As he stood in the heat of day, he saw before him the barren land. How lonely and empty Sipnget had become — a few buri palms, the bamboo brakes that lined the riverbank, the green puffs of acacia, rows of broken buri-palm trunks left to rot near the riverbank, the water shining in the sun, the broad stony island, and the stubborn reeds, jutting above the water with their catch of moss and water lilies.

Sipnget as it used to be was gone — the store below the dike, the house where he was born, where he had heard the halting screech of his mother’s scolding and the soothing remonstrances of an old man. An infernal machine had thundered past Sipnget, leveled the trees and the palms, and furrowed the land into a flat and ugly wound. In a moment of doubt and faltering he retraced his steps — no, he was not wrong, he was in Sipnget, but gone were all the little things that had enmeshed themselves with his life. How could he bring back the village that he knew — blow life upon a desert of brown, so that it might bloom with the old and familiar scents? He ran down the dike, away from the vanishing traces of the path.

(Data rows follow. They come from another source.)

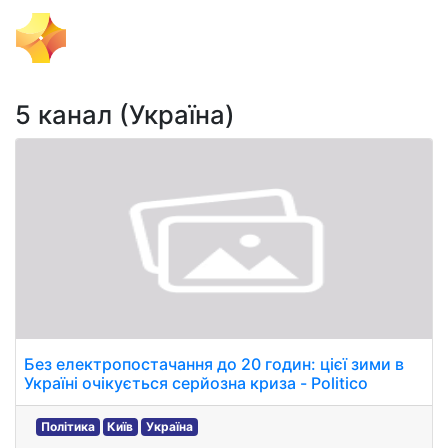
Тема Дня
5 канал (Україна)
Без електропостачання до 20 годин: цієї зими в
Україні очікується серйозна криза - Politico
Політика
Київ
Україна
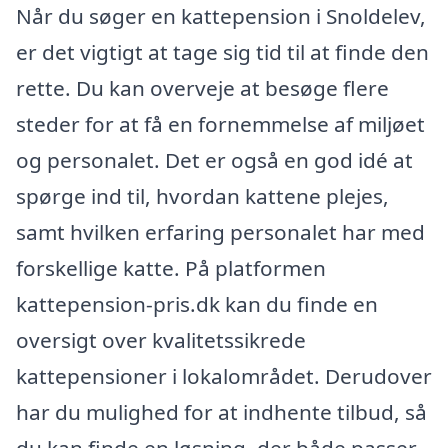
Når du søger en kattepension i Snoldelev,
er det vigtigt at tage sig tid til at finde den
rette. Du kan overveje at besøge flere
steder for at få en fornemmelse af miljøet
og personalet. Det er også en god idé at
spørge ind til, hvordan kattene plejes,
samt hvilken erfaring personalet har med
forskellige katte. På platformen
kattepension-pris.dk kan du finde en
oversigt over kvalitetssikrede
kattepensioner i lokalområdet. Derudover
har du mulighed for at indhente tilbud, så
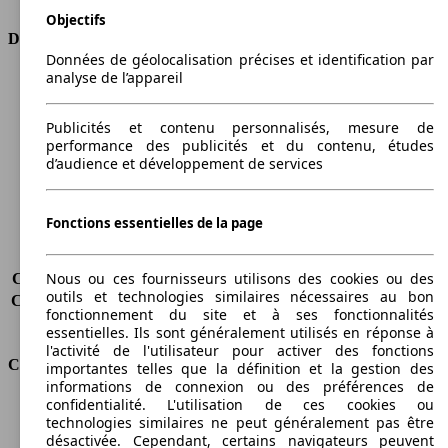
Objectifs
Dimensions
Données de géolocalisation précises et identification par
analyse de l’appareil
Longueur
4876 mm
Hauteur
1831 mm
Largeur
1794 mm
Publicités et contenu personnalisés, mesure de
performance des publicités et du contenu, études
Empattement
3006 mm
d’audience et développement de services
Poids maximum
2380 kg
Charge maximale
716 kg
Portes
5
Fonctions essentielles de la page
Sièges
7
Charge sur toit
-
Nous ou ces fournisseurs utilisons des cookies ou des
Capacité de remorquage (sans freins)
750 kg
outils et technologies similaires nécessaires au bon
Capacité de remorquage (avec freins)
1400 kg
fonctionnement du site et à ses fonctionnalités
Volume du coffre
1350 - 3880 l
essentielles. Ils sont généralement utilisés en réponse à
l'activité de l'utilisateur pour activer des fonctions
Consommation
importantes telles que la définition et la gestion des
informations de connexion ou des préférences de
confidentialité. L'utilisation de ces cookies ou
Émissions de CO2*
166 g/km (komb.)
technologies similaires ne peut généralement pas être
Consommation (ville)
7.7 l/100km
désactivée. Cependant, certains navigateurs peuvent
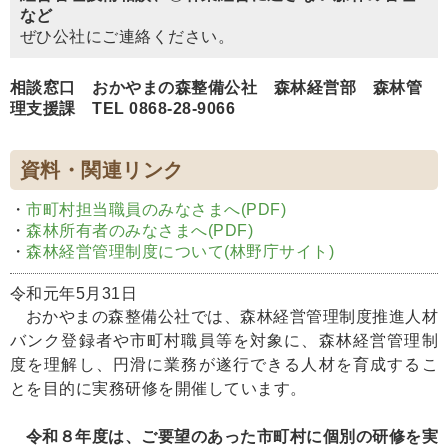
など
ぜひ公社にご連絡ください。
相談窓口 おかやまの森整備公社 森林経営部 森林管
理支援課 TEL 0868-28-9066
資料・関連リンク
・
市町村担当職員のみなさまへ(PDF)
・
森林所有者のみなさまへ(PDF)
・
森林経営管理制度について(林野庁サイト)
令和元年5月31日
おかやまの森整備公社では、森林経営管理制度推進人材
バンク登録者や市町村職員等を対象に、森林経営管理制
度を理解し、円滑に業務が遂行できる人材を育成するこ
とを目的に実務研修を開催しています。
令和８年度は、ご要望のあった市町村に個別の研修を実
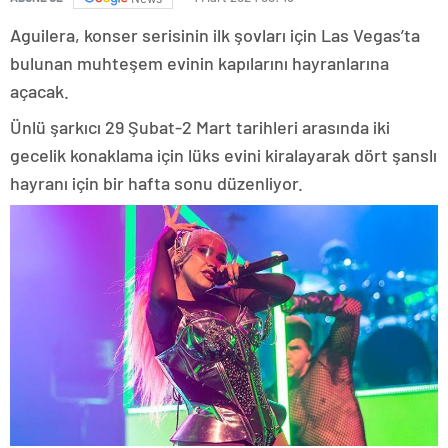
Aguilera, konser serisinin ilk şovları için Las Vegas’ta
bulunan muhteşem evinin kapılarını hayranlarına
açacak.
Ünlü şarkıcı 29 Şubat-2 Mart tarihleri arasında iki
gecelik konaklama için lüks evini kiralayarak dört şanslı
hayranı için bir hafta sonu düzenliyor.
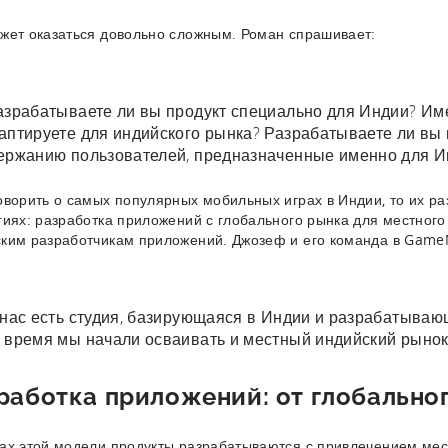
жет оказаться довольно сложным. Роман спрашивает:
азрабатываете ли вы продукт специально для Индии? Име
аптируете для индийского рынка? Разрабатываете ли вы
ержанию пользователей, предназначенные именно для И
оворить о самых популярных мобильных играх в Индии, то их р
гиях: разработка приложений с глобального рынка для местног
ким разработчикам приложений. Джозеф и его команда в Game
 нас есть студия, базирующаяся в Индии и разрабатываю
 время мы начали осваивать и местный индийский рынок 
работка приложений: от глобально
ах этой модели продукты разрабатываются с привлечением мес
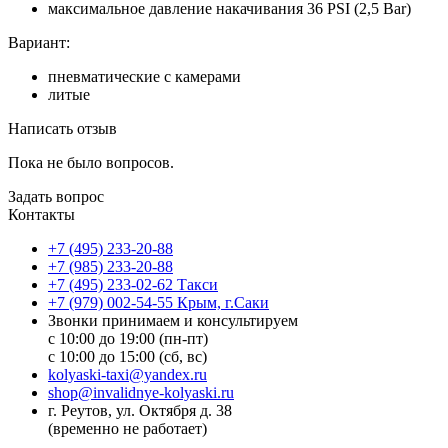
максимальное давление накачивания 36 PSI (2,5 Bar)
Вариант:
пневматические с камерами
литые
Написать отзыв
Пока не было вопросов.
Задать вопрос
Контакты
+7 (495) 233-20-88
+7 (985) 233-20-88
+7 (495) 233-02-62 Такси
+7 (979) 002-54-55 Крым, г.Саки
Звонки принимаем и консультируем
с 10:00 до 19:00 (пн-пт)
с 10:00 до 15:00 (сб, вс)
kolyaski-taxi@yandex.ru
shop@invalidnye-kolyaski.ru
г. Реутов, ул. Октября д. 38
(временно не работает)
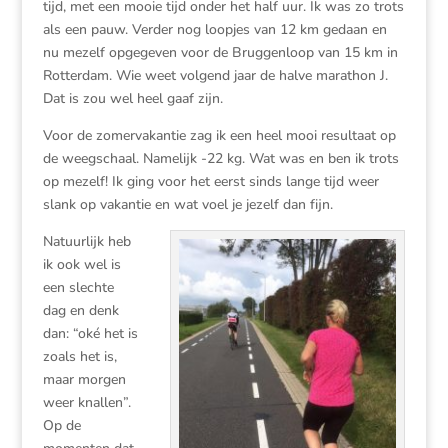
tijd, met een mooie tijd onder het half uur. Ik was zo trots
als een pauw. Verder nog loopjes van 12 km gedaan en
nu mezelf opgegeven voor de Bruggenloop van 15 km in
Rotterdam. Wie weet volgend jaar de halve marathon J.
Dat is zou wel heel gaaf zijn.
Voor de zomervakantie zag ik een heel mooi resultaat op
de weegschaal. Namelijk -22 kg. Wat was en ben ik trots
op mezelf! Ik ging voor het eerst sinds lange tijd weer
slank op vakantie en wat voel je jezelf dan fijn.
Natuurlijk heb
ik ook wel is
een slechte
dag en denk
dan: “oké het is
zoals het is,
maar morgen
weer knallen”.
Op de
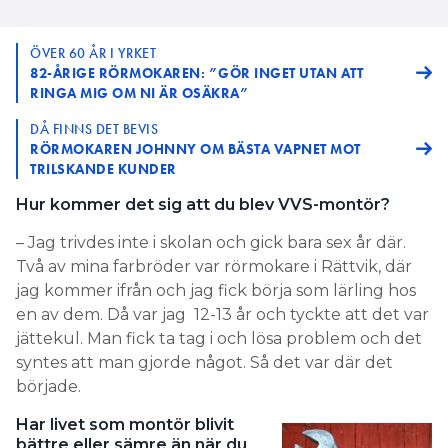
ÖVER 60 ÅR I YRKET
82-ÅRIGE RÖRMOKAREN: ”GÖR INGET UTAN ATT
RINGA MIG OM NI ÄR OSÄKRA”
DÅ FINNS DET BEVIS
RÖRMOKAREN JOHNNY OM BÄSTA VAPNET MOT
TRILSKANDE KUNDER
Hur kommer det sig att du blev VVS-montör?
– Jag trivdes inte i skolan och gick bara sex år där.
Två av mina farbröder var rörmokare i Rättvik, där
jag kommer ifrån och jag fick börja som lärling hos
en av dem. Då var jag 12-13 år och tyckte att det var
jättekul. Man fick ta tag i och lösa problem och det
syntes att man gjorde något. Så det var där det
började.
Har livet som montör blivit
bättre eller sämre än när du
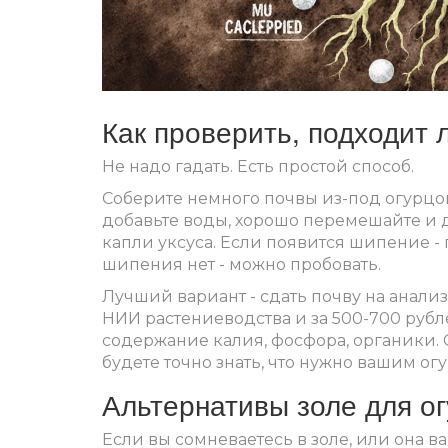
Как проверить, подходит 
Не надо гадать. Есть простой способ.
Соберите немного почвы из-под огурцов (
добавьте воды, хорошо перемешайте и да
капли уксуса. Если появится шипение - 
шипения нет - можно пробовать.
Лучший вариант - сдать почву на анализ
НИИ растениеводства и за 500-700 рубл
содержание калия, фосфора, органики. С
будете точно знать, что нужно вашим ог
Альтернативы золе для о
Если вы сомневаетесь в золе, или она ва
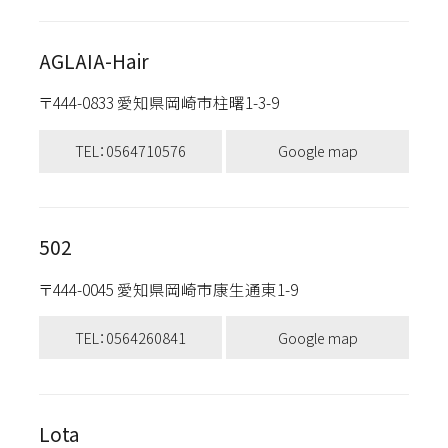
AGLAIA-Hair
〒444-0833 愛知県岡崎市柱曙1-3-9
TEL：0564710576
Google map
502
〒444-0045 愛知県岡崎市康生通東1-9
TEL：0564260841
Google map
Lota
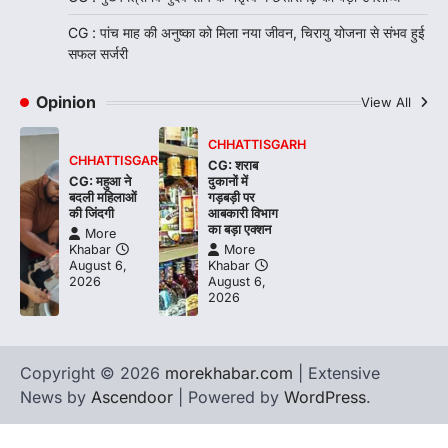
CG : पांच माह की अनुष्का को मिला नया जीवन, चिरायु योजना से संभव हुई
सफल सर्जरी
Opinion
View All
CHHATTISGARH
CHHATTISGARH
CG: शराब
CG: महुआ ने
दुकानों में
बदली महिलाओं
गड़बड़ी पर
की जिंदगी
आबकारी विभाग
का बड़ा एक्शन
More
Khabar
More
August 6,
Khabar
2026
August 6,
2026
Copyright © 2026
morekhabar.com
| Extensive
News by
Ascendoor
| Powered by
WordPress
.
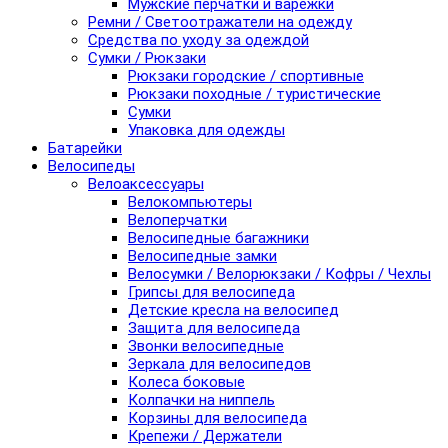
Мужские перчатки и варежки
Ремни / Светоотражатели на одежду
Средства по уходу за одеждой
Сумки / Рюкзаки
Рюкзаки городские / спортивные
Рюкзаки походные / туристические
Сумки
Упаковка для одежды
Батарейки
Велосипеды
Велоаксессуары
Велокомпьютеры
Велоперчатки
Велосипедные багажники
Велосипедные замки
Велосумки / Велорюкзаки / Кофры / Чехлы
Грипсы для велосипеда
Детские кресла на велосипед
Защита для велосипеда
Звонки велосипедные
Зеркала для велосипедов
Колеса боковые
Колпачки на ниппель
Корзины для велосипеда
Крепежи / Держатели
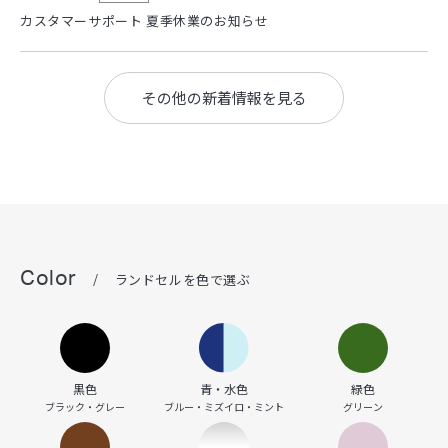
カスタマーサポート 夏季休業のお知らせ
その他の新着情報を見る
Color
/
ランドセルを色で選ぶ
黒色
青・水色
緑色
ブラック・グレー
ブルー・ミズイロ・ミント
グリーン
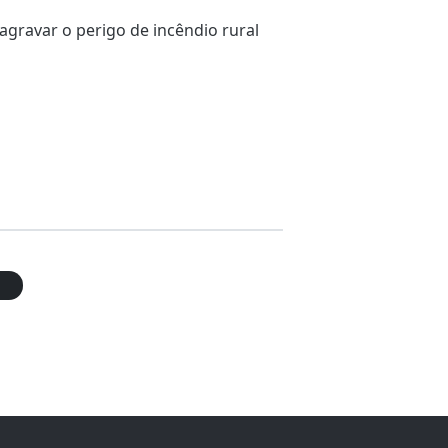
gravar o perigo de incêndio rural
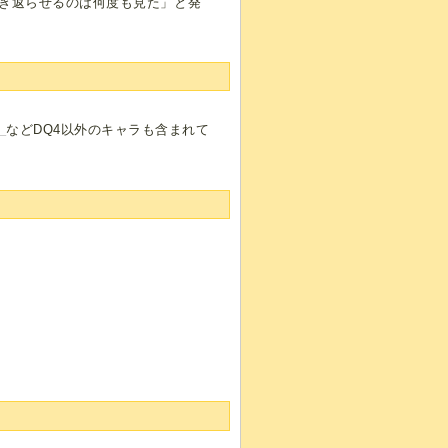
き返らせるのは何度も見た」と発
】
などDQ4以外のキャラも含まれて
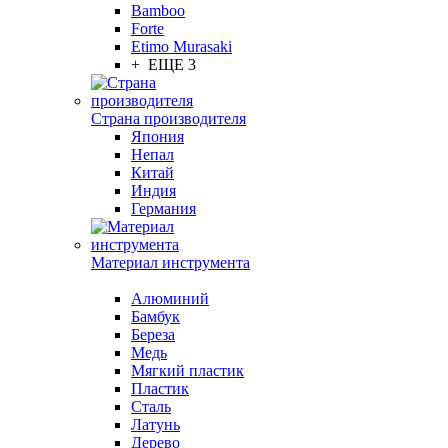
Bamboo
Forte
Etimo Murasaki
+ ЕЩЕ 3
Страна производителя
Япония
Непал
Китай
Индия
Германия
Материал инструмента
Алюминий
Бамбук
Береза
Медь
Мягкий пластик
Пластик
Сталь
Латунь
Дерево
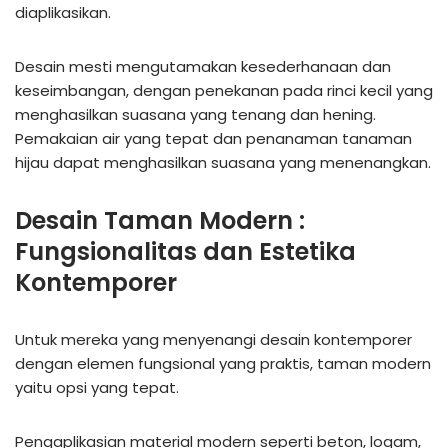
diaplikasikan.
Desain mesti mengutamakan kesederhanaan dan
keseimbangan, dengan penekanan pada rinci kecil yang
menghasilkan suasana yang tenang dan hening.
Pemakaian air yang tepat dan penanaman tanaman
hijau dapat menghasilkan suasana yang menenangkan.
Desain Taman Modern :
Fungsionalitas dan Estetika
Kontemporer
Untuk mereka yang menyenangi desain kontemporer
dengan elemen fungsional yang praktis, taman modern
yaitu opsi yang tepat.
Pengaplikasian material modern seperti beton, logam,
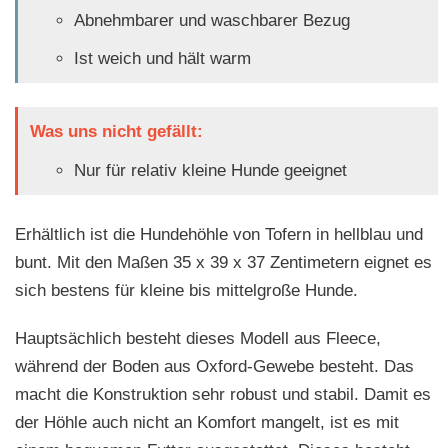
Abnehmbarer und waschbarer Bezug
Ist weich und hält warm
Was uns nicht gefällt:
Nur für relativ kleine Hunde geeignet
Erhältlich ist die Hundehöhle von Tofern in hellblau und
bunt. Mit den Maßen 35 x 39 x 37 Zentimetern eignet es
sich bestens für kleine bis mittelgroße Hunde.
Hauptsächlich besteht dieses Modell aus Fleece,
während der Boden aus Oxford-Gewebe besteht. Das
macht die Konstruktion sehr robust und stabil. Damit es
der Höhle auch nicht an Komfort mangelt, ist es mit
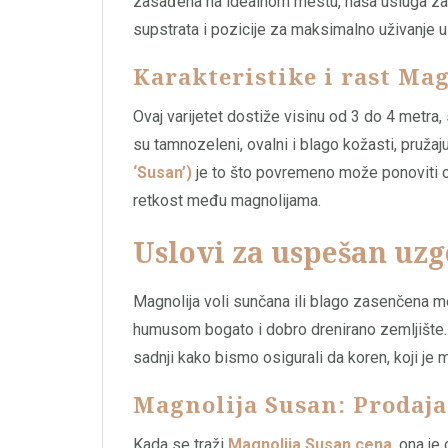
zasađena na idealnom mestu, naša usluga z
supstrata i pozicije za maksimalno uživanje u
Karakteristike i rast Ma
Ovaj varijetet dostiže visinu od 3 do 4 metra,
su tamnozeleni, ovalni i blago kožasti, pruža
‘Susan’)
je to što povremeno može ponoviti cv
retkost među magnolijama.
Uslovi za uspešan uzg
Magnolija voli sunčana ili blago zasenčena m
humusom bogato i dobro drenirano zemljište
sadnji kako bismo osigurali da koren, koji je m
Magnolija Susan: Prodaja
Kada se traži
Magnolija Susan cena
, ona je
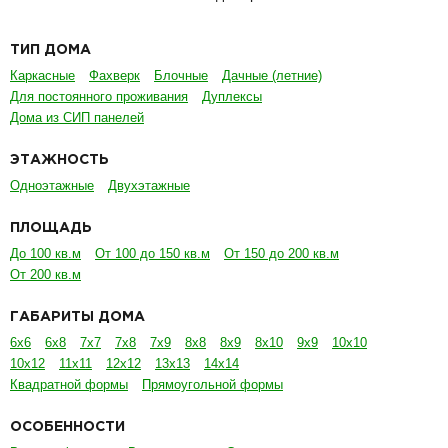
ТИП ДОМА
Каркасные
Фахверк
Блочные
Дачные (летние)
Для постоянного проживания
Дуплексы
Дома из СИП панелей
ЭТАЖНОСТЬ
Одноэтажные
Двухэтажные
ПЛОЩАДЬ
До 100 кв.м
От 100 до 150 кв.м
От 150 до 200 кв.м
От 200 кв.м
ГАБАРИТЫ ДОМА
6х6
6х8
7х7
7х8
7х9
8х8
8х9
8х10
9х9
10х10
10х12
11х11
12х12
13х13
14х14
Квадратной формы
Прямоугольной формы
ОСОБЕННОСТИ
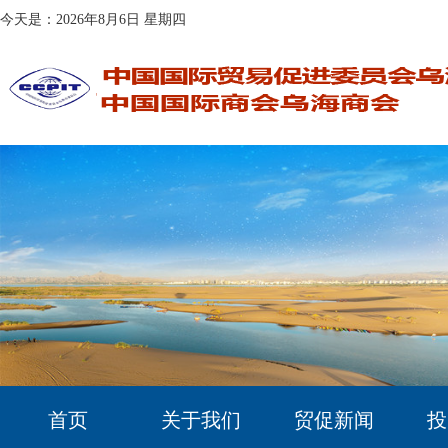
今天是：2026年8月6日 星期四
首页
关于我们
贸促新闻
投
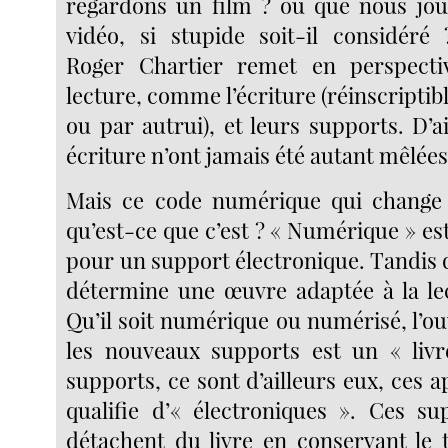
regardons un film ? ou que nous jou
vidéo, si stupide soit-il considéré ?
Roger Chartier remet en perspectiv
lecture, comme l’écriture (réinscriptib
ou par autrui), et leurs supports. D’ai
écriture n’ont jamais été autant mêlées
Mais ce code numérique qui change 
qu’est-ce que c’est ? « Numérique » es
pour un support électronique. Tandis 
détermine une œuvre adaptée à la le
Qu’il soit numérique ou numérisé, l’o
les nouveaux supports est un « livr
supports, ce sont d’ailleurs eux, ces ap
qualifie d’« électroniques ». Ces s
détachent du livre en conservant le t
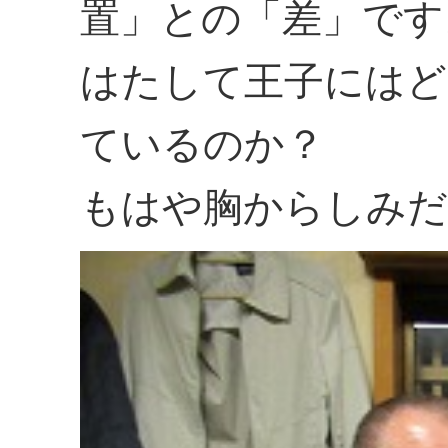
置」との「差」です
はたして王子にはど
ているのか？
もはや胸からしみだ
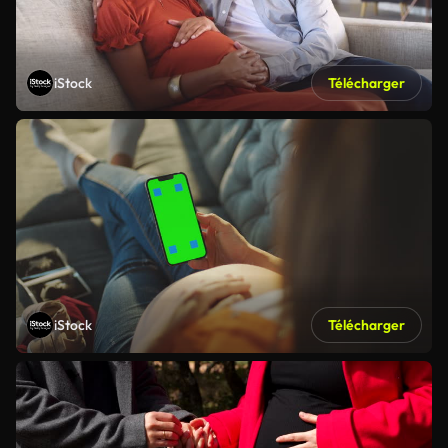
iStock
Télécharger
iStock
Télécharger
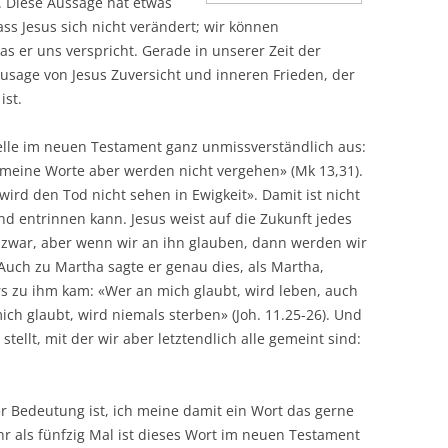
). Diese Aussage hat etwas
ass Jesus sich nicht verändert; wir können
s er uns verspricht. Gerade in unserer Zeit der
sage von Jesus Zuversicht und inneren Frieden, der
ist.
telle im neuen Testament ganz unmissverständlich aus:
eine Worte aber werden nicht vergehen» (Mk 13,31).
wird den Tod nicht sehen in Ewigkeit». Damit ist nicht
d entrinnen kann. Jesus weist auf die Zukunft jedes
 zwar, aber wenn wir an ihn glauben, dann werden wir
uch zu Martha sagte er genau dies, als Martha,
rs zu ihm kam: «Wer an mich glaubt, wird leben, auch
ich glaubt, wird niemals sterben» (Joh. 11.25-26). Und
stellt, mit der wir aber letztendlich alle gemeint sind:
er Bedeutung ist, ich meine damit ein Wort das gerne
hr als fünfzig Mal ist dieses Wort im neuen Testament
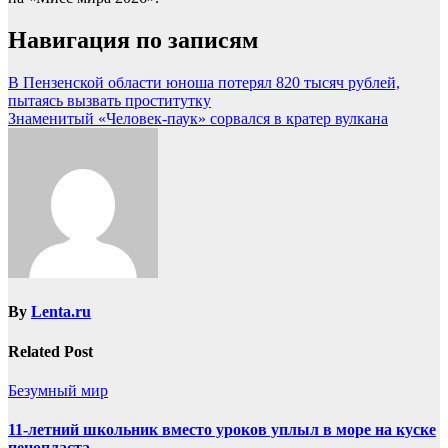
Навигация по записям
В Пензенской области юноша потерял 820 тысяч рублей,
пытаясь вызвать проститутку
Знаменитый «Человек-паук» сорвался в кратер вулкана
By
Lenta.ru
Related Post
Безумный мир
11-летний школьник вместо уроков уплыл в море на куске
пенопласта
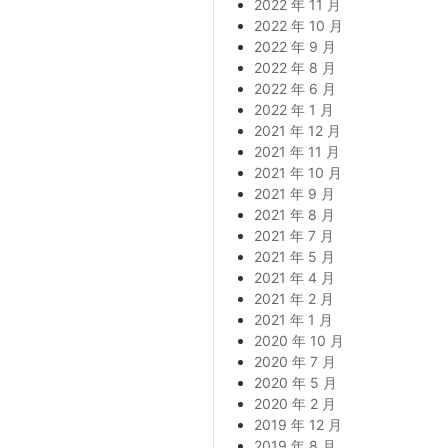
2022 年 11 月
2022 年 10 月
2022 年 9 月
2022 年 8 月
2022 年 6 月
2022 年 1 月
2021 年 12 月
2021 年 11 月
2021 年 10 月
2021 年 9 月
2021 年 8 月
2021 年 7 月
2021 年 5 月
2021 年 4 月
2021 年 2 月
2021 年 1 月
2020 年 10 月
2020 年 7 月
2020 年 5 月
2020 年 2 月
2019 年 12 月
2019 年 8 月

A sprout of grass caught his foot, and he stumbled on the hard plowed earth. He picked himself up, cursing, shaking the clod that dug into his palms. He hurried to where he knew the first house used to stand. When he reached the place he stooped and examined the ground. Curled up with the dry, upturned soil were cinders and white-bleached roots of acacias and buri palms, like maggots feasting on his past.